- **Task instructions**
In the rows from the line with "Wenn der Andere" up to and including the line with "Das Leben wäre", rename every occurrence of "Frustration" to "Verärgerung". Reproduce only those lines, leaving everything else in them unchanged.

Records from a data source
____________

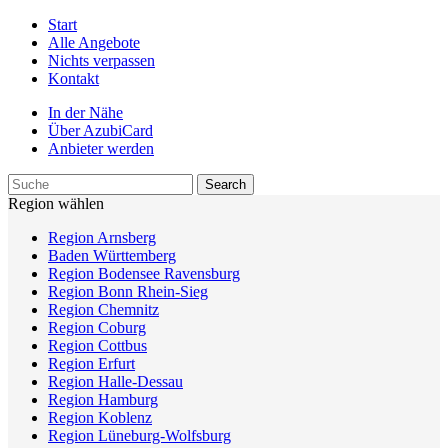
Start
Alle Angebote
Nichts verpassen
Kontakt
In der Nähe
Über AzubiCard
Anbieter werden
Region wählen
Region Arnsberg
Baden Württemberg
Region Bodensee Ravensburg
Region Bonn Rhein-Sieg
Region Chemnitz
Region Coburg
Region Cottbus
Region Erfurt
Region Halle-Dessau
Region Hamburg
Region Koblenz
Region Lüneburg-Wolfsburg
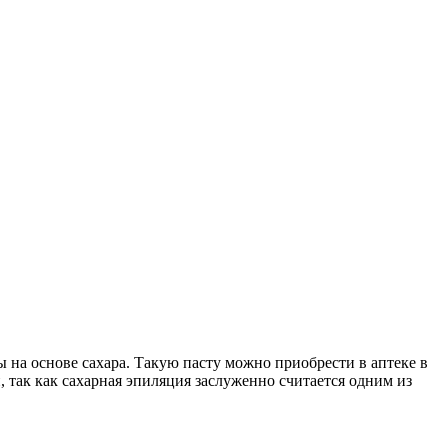
 на основе сахара. Такую пасту можно приобрести в аптеке в
, так как сахарная эпиляция заслуженно считается одним из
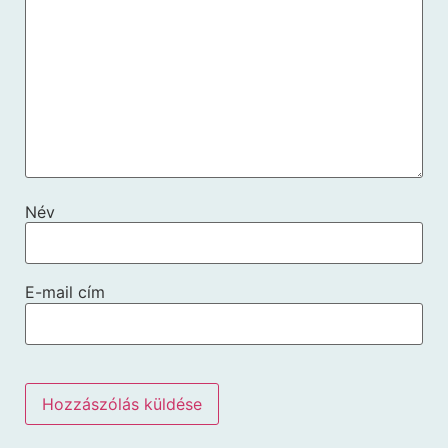
Név
E-mail cím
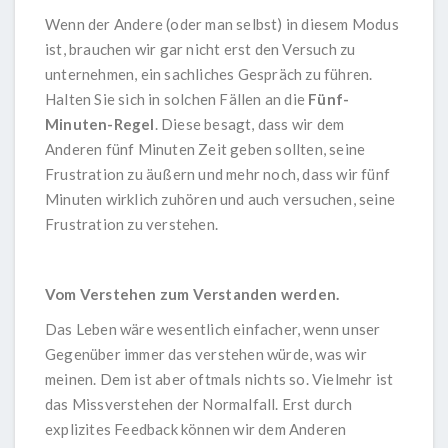
Wenn der Andere (oder man selbst) in diesem Modus
ist, brauchen wir gar nicht erst den Versuch zu
unternehmen, ein sachliches Gespräch zu führen.
Halten Sie sich in solchen Fällen an die
Fünf-
Minuten-Regel
. Diese besagt, dass wir dem
Anderen fünf Minuten Zeit geben sollten, seine
Frustration zu äußern und mehr noch, dass wir fünf
Minuten wirklich zuhören und auch versuchen, seine
Frustration zu verstehen.
Vom Verstehen zum Verstanden werden.
Das Leben wäre wesentlich einfacher, wenn unser
Gegenüber immer das verstehen würde, was wir
meinen. Dem ist aber oftmals nichts so. Vielmehr ist
das Missverstehen der Normalfall. Erst durch
explizites Feedback können wir dem Anderen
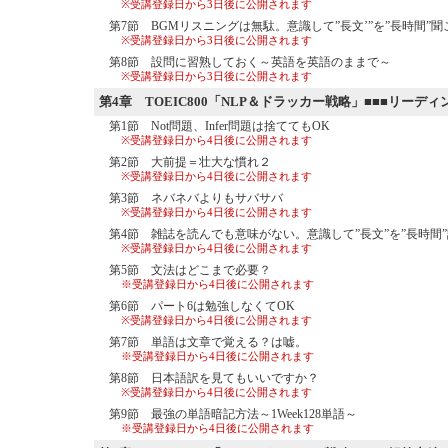
※受講登録日から3日後に公開されます
第7節 BGMリスニングは無駄。意識して”長文’”を”長時間”聞
※受講登録日から3日後に公開されます
第8節 設問に習熟しておく～英語を英語のままで～
※受講登録日から3日後に公開されます
第4章
TOEIC800「NLP＆ドラッカー戦略」■■■リーディ
第1節 Not問題、Infer問題は捨ててもOK
※受講登録日から4日後に公開されます
第2節 大前提＝壮大な慣れ２
※受講登録日から4日後に公開されます
第3節 ネバネバよりもサバサバ
※受講登録日から4日後に公開されます
第4節 雑誌を読んでも意味がない。意識して”長文”を”長時間
※受講登録日から4日後に公開されます
第5節 文法はどこまで必要？
※受講登録日から4日後に公開されます
第6節 パート6は勉強しなくてOK
※受講登録日から4日後に公開されます
第7節 単語は文章で覚える？は嘘。
※受講登録日から4日後に公開されます
第8節 日本語訳を見てもいいですか？
※受講登録日から4日後に公開されます
第9節 最強の単語暗記方法～1Week128単語～
※受講登録日から4日後に公開されます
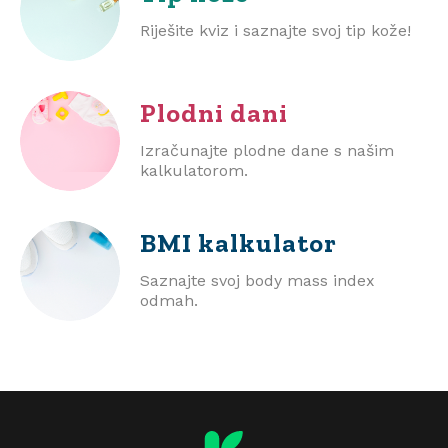
Riješite kviz i saznajte svoj tip kože!
Plodni dani
Izračunajte plodne dane s našim
kalkulatorom.
BMI
kalkulator
Saznajte svoj body mass index
odmah.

____________

- **Solution to the problem**
Wenn der Andere (oder man selbst) in diesem Modus
ist, brauchen wir gar nicht erst den Versuch zu
unternehmen, ein sachliches Gespräch zu führen.
Halten Sie sich in solchen Fällen an die
Fünf-
Minuten-Regel
. Diese besagt, dass wir dem
Anderen fünf Minuten Zeit geben sollten, seine
Verärgerung zu äußern und mehr noch, dass wir fünf
Minuten wirklich zuhören und auch versuchen, seine
Verärgerung zu verstehen.
Vom Verstehen zum Verstanden werden.
Das Leben wäre wesentlich einfacher, wenn unser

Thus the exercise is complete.